2. The absorbent article of claim 1 wherein the stable foam structure is a wet liquid foam.

3. The absorbent article of claim 2 wherein the wet liquid foam has a viscosity of at least about 75,000 mPa*s.

4. The absorbent article of claim 3 wherein the wet liquid foam has a yield stress of about 30,000 dyne/cm²or less.

5. The absorbent article of claim 1 wherein the pre-use foam composition is disposed on the body facing surface of the topsheet.

6. The absorbent article of claim 1 wherein the pre-use foam composition is deposited on the topsheet in longitudinally extending bands on opposite sides of a longitudinal centerline of the absorbent article.

7. The absorbent article of claim 1 wherein the gas providing agent releases the gas through an effervescent reaction.

8. The absorbent article of claim 1 wherein the gas providing agent comprises an acid and a base.

9. The absorbent article of claim 8 wherein the acid is citric acid and the base is sodium bicarbonate.

10. The absorbent article of claim 1 wherein the gas providing agent comprises a liquid-soluble solid material containing a gas entrapped within cells located in the solid material.

11. The absorbent article of claim 10 wherein the liquid-soluble solid material is selected from the group consisting of sugars, salts, alkali halides, alkaline earth metal halides, and combinations thereof.
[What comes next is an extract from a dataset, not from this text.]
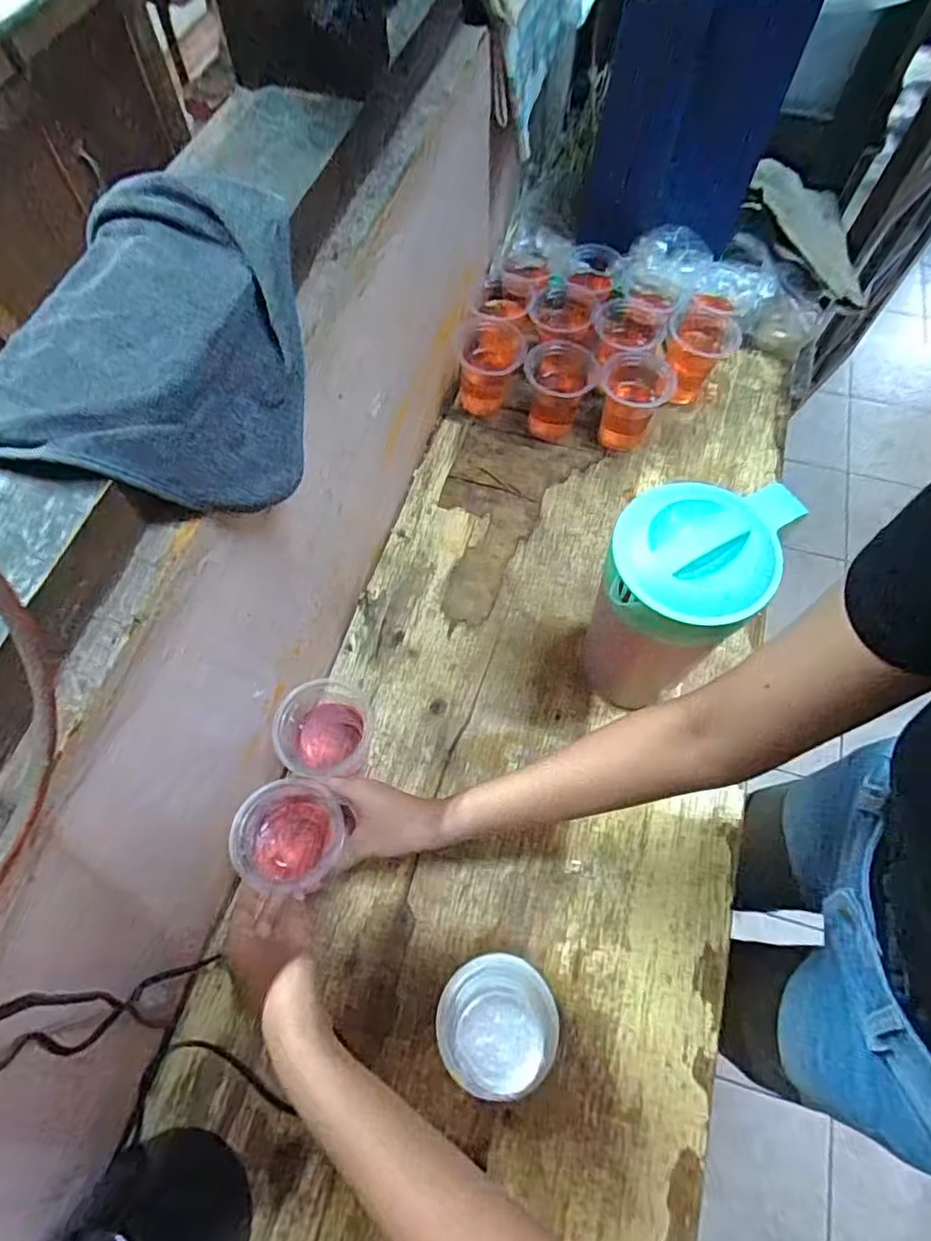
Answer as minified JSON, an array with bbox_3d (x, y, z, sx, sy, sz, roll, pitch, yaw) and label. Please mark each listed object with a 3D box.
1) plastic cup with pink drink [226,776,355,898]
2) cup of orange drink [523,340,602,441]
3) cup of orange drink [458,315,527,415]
[{"bbox_3d":[-0.146,0.185,0.531,0.080,0.086,0.081,0,64,0],"label":"plastic cup with pink drink"},{"bbox_3d":[0.121,-0.290,0.780,0.083,0.085,0.084,0,64,0],"label":"cup of orange drink"},{"bbox_3d":[0.032,-0.318,0.787,0.074,0.097,0.099,13,65,7],"label":"cup of orange drink"}]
12. The absorbent article of claim 1 wherein the gas providing agent is encapsulated.

13. The absorbent article of claim 1 wherein the gas is selected from the group consisting of carbon dioxide, air, nitrogen, oxygen, argon, helium, neon, krypton, xenon, radon, and combinations thereof.

14. The absorbent article of claim 1 wherein the foam forming agent is selected from the group consisting of viscoelastic surfactants, lathering surfactants, emollients, and combinations thereof.

15. The absorbent article of claim 1 wherein the foam forming agent is encapsulated.

16. The absorbent article of claim 1 wherein the triggering agent is selected from the group consisting of body exudates, heat, pressure, and combinations thereof.

17. The absorbent article of claim 1 wherein the pre-use foam composition further comprises a foam stabilizing agent.

18. The absorbent article of claim 17 wherein the foam stabilizing agent is an acyl lactylate.

19. The absorbent article of claim 1 wherein the barrier structure is continuously formed during use of the absorbent article.

20. The absorbent article of claim 1 wherein the pre-use foam composition further comprises a component selected from the group consisting of skin feel enhancing agents, adherence agents, anti-adherence agents, trigger control agents, water, and combinations thereof.

21. The absorbent article of claim 20 wherein the pre-use foam composition further comprises a skin feel enhancing agent.

22. The absorbent article of claim 21 wherein the pre-use foam composition comprises about 30% of the gas providing agent, about 30% of the foam forming agent, about 30% of the foam stabilizing agent, and about 10% of the skin feel enhancing agent.

23. The absorbent article of claim 1 wherein the absorbent article is selected from the group consisting of diapers, training pants, swim pants, incontinence articles, feminine care articles, and health care absorbent articles.

24. The absorbent article of claim 1 further comprising a leakage protection feature selected from the group consisting of wings, containment flaps, liquid impermeable walls or cuffs, elasticized leg flaps, and combinations thereof.

25. The absorbent article of claim 24 wherein the absorbent article further comprises containment flaps, the pre-use foam composition being disposed on the topsheet underneath the containment flaps.

26. A composition for generating a stable foam structure, the composition comprising a gas providing agent and a foam forming agent, wherein the gas providing agent releases a gas that combines with the foam forming agent to form the stable foam structure when the composition is contacted with a triggering agent.